In consequence of the report that we brought back, Floe-berg Beach was decided upon as the position of the “Alert’s” winter quarters, and preparations were immediately made for securing the ship, and for making as extensive an exploration of the land to the northward as the duration of light would admit.
The land in our immediate vicinity was also very naturally an object of special interest to us. Speculations were rife regarding its extent and formation. The possibility of obtaining game of any description was a matter of much importance to us who were doomed to pass so many months in these icy solitudes. Alas! any hopes that we had cherished in this respect were soon found to be fallacious. The land, for the succeeding eight months, proved to be as devoid of life as its appearance was sterile and desolate.
On the 9th of September Aldrich went away with the dog-sledges, accompanied by two or three of his messmates, for three days, for the purpose of more thoroughly exploring the country in the hopes of obtaining game.
On the 11th I left the ship with Parr and Egerton and eighteen men, with the object of advancing a couple of boats to the northward along the proposed route of exploration. It was thought that they might prove useful during the future sledging operations of the expedition. We came back in four days, having successfully accomplished our mission.
On our return journey we encountered a furious gale of wind, which broke up the ice along the coast line, and forced us to drag our sledges over the hills, the summits of which were almost bare, the force of the gale having blown the snow completely off. Any one who has ever attempted to drag a sledge over a rough stony road will know the severe toil and labour that is required to be exerted in order to make any progress. Crossing a bay we made a short halt for luncheon on the ice, under the lee of a high hummock, and narrowly escaped destruction from having selected such a spot for a halt. Without our observing it, the ice began breaking up, and it was only by strenuous exertions that we succeeded in reaching the shore in safety, whence we observed the ice on which we had recently been encamped drifting in small fragments to seaward. If this disruption had not been observed in time, nothing short of a miracle could have saved us.
The violence of the gale was so terrific that pebbles and shingle were blown along by its force, mercilessly striking our faces and causing acute pain. Still we had to struggle onwards, for there was no possible lee under which we could pitch our tents and obtain shelter. An attempt to do so was unsuccessful, and had to be abandoned.
One of the men, failing from sheer exhaustion, had to be carried on the sledge. This seriously added to our difficulties, for it increased the load which the wearied sledgers had to drag, whilst it diminished the power of the draggers. But the indomitable spirit and pluck of the British sailor overcame all obstacles, and after an arduous march of eighteen hours in the face of a furious hurricane, we arrived, to our no small relief, alongside the “Alert.” Never was a goal attained with more pleasure and satisfaction than was our Arctic home reached that night by the fatigued and half-blinded sledge travellers. Untrained as they were, this forced march had seriously overtaxed their strength and entailed much suffering. Some few were, on their return, placed under the doctor’s hands.

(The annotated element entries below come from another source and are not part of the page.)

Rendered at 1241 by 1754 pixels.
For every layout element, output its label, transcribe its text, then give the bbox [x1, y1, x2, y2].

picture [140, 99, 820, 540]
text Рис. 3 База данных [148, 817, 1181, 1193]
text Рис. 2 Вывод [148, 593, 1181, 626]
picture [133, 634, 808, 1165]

Meanwhile those remaining on board the ship, but few in number, spent an anxious and trying time.
The young ice, by which the ship was surrounded, had been completely broken up by the fury of the gale, and had disappeared; and had it not been for the protecting grounded floe-bergs, small mercy would have been shown to the good ship “Alert,” by “ye thick-ribbed ice.”

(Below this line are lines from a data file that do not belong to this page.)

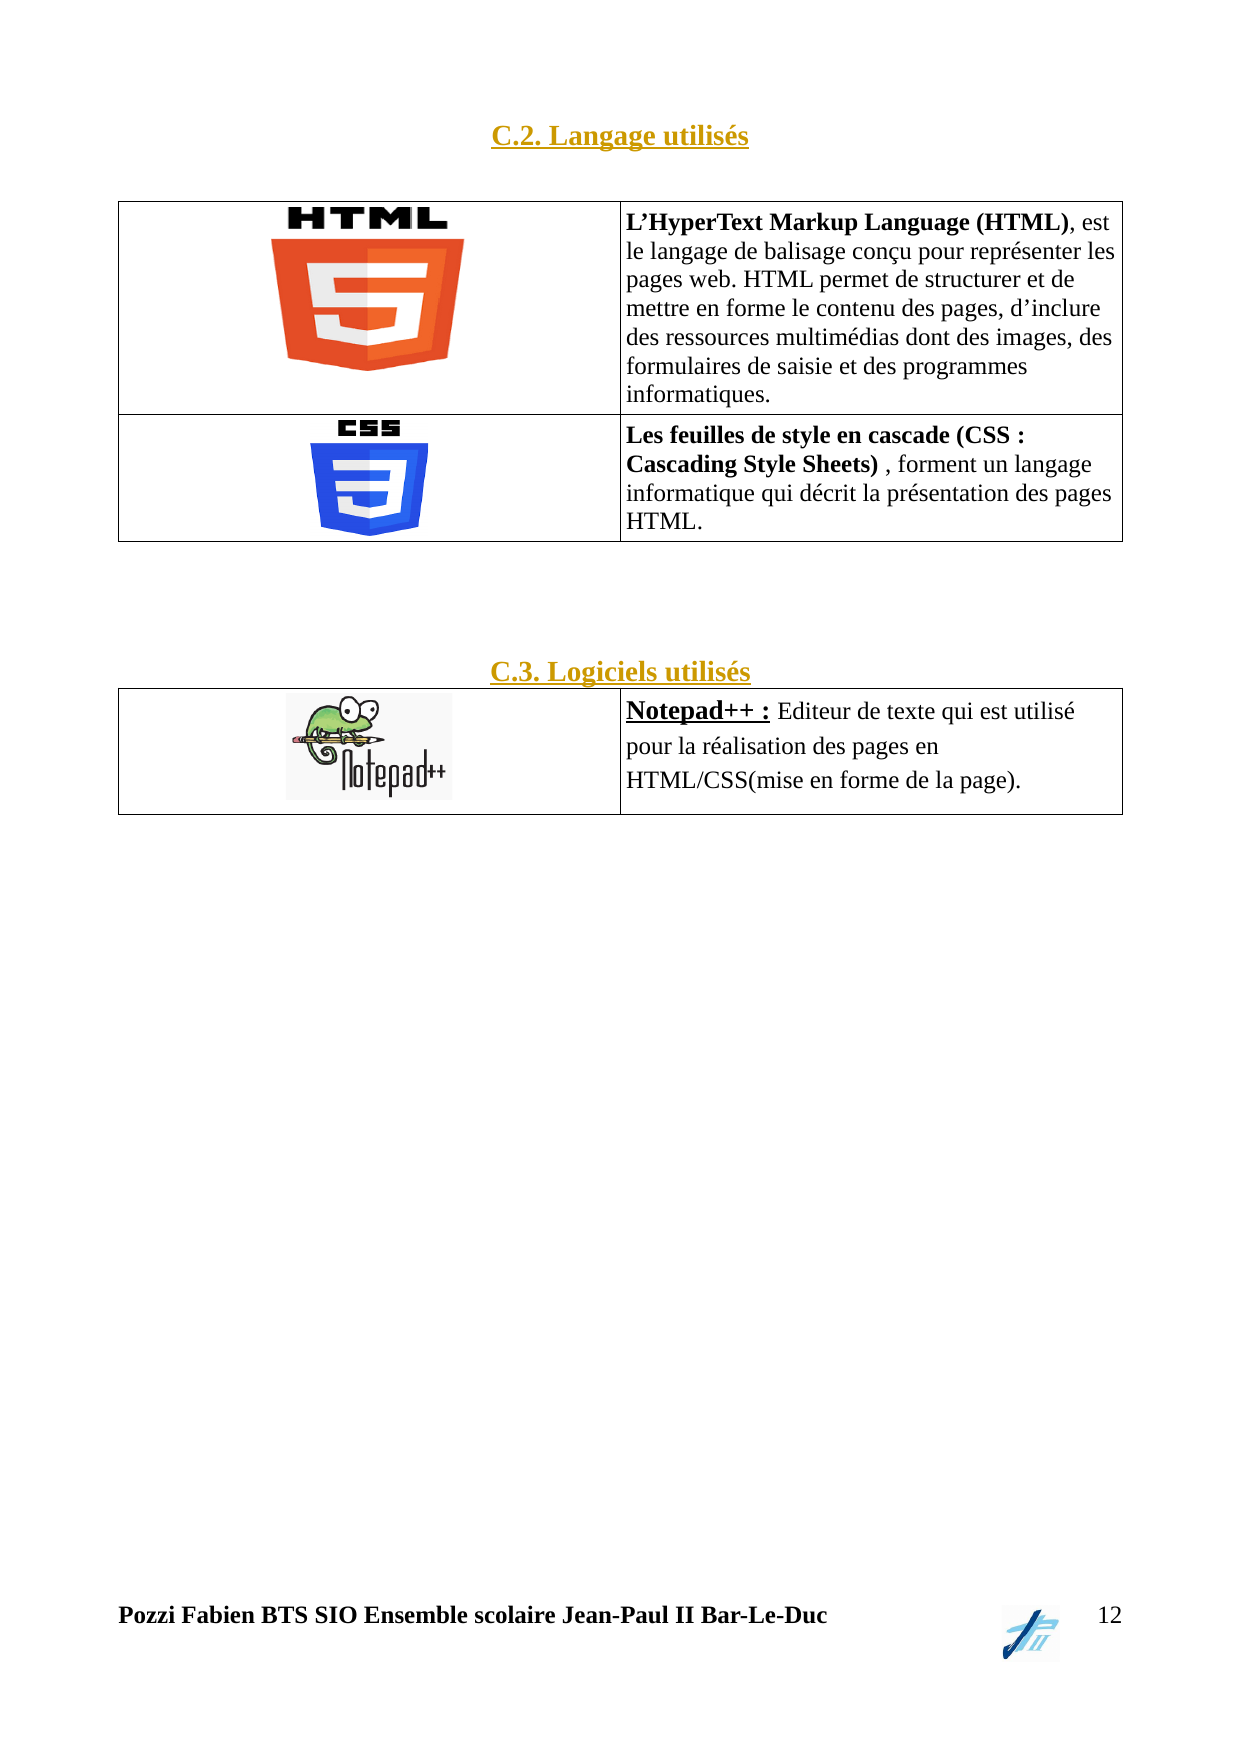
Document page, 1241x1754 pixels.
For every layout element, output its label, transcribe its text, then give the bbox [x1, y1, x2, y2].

table_header [119, 689, 620, 814]
table_header [119, 202, 620, 414]
subtitle C.3. Logiciels utilisés [118, 654, 1122, 688]
picture [271, 207, 468, 371]
picture [285, 693, 453, 800]
table_cell [119, 415, 620, 541]
picture [1001, 1605, 1060, 1662]
table_cell Les feuilles de style en cascade (CSS : Cascading Style Sheets) , forment un langage informatique qui décrit la présentation des pages HTML. [621, 415, 1122, 541]
table_header Notepad++ : Editeur de texte qui est utilisé pour la réalisation des pages en HTML/CSS(mise en forme de la page). [621, 689, 1122, 814]
picture [310, 420, 429, 536]
subtitle C.2. Langage utilisés [118, 118, 1122, 152]
table_header L’HyperText Markup Language (HTML), est le langage de balisage conçu pour représenter les pages web. HTML permet de structurer et de mettre en forme le contenu des pages, d’inclure des ressources multimédias dont des images, des formulaires de saisie et des programmes informatiques. [621, 202, 1122, 414]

Small fragments of the pack, large enough, however, to be unpleasant and disagreeable neighbours, would occasionally find their way between the floe-bergs, and drift about in our immediate vicinity. These it was our object to secure as speedily as possible, otherwise their incessant movement backwards and forwards with the tide would break up the young ice, or even prevent it from forming. The ominous grinding noise of the pack, as it swayed to and fro in the channel, and the terrible war that appeared to be raging between the floes as they came into furious contact with each other, pulverizing their sides or rending huge fragments from their edges, was a sound and sight that struck us with wonder and awe.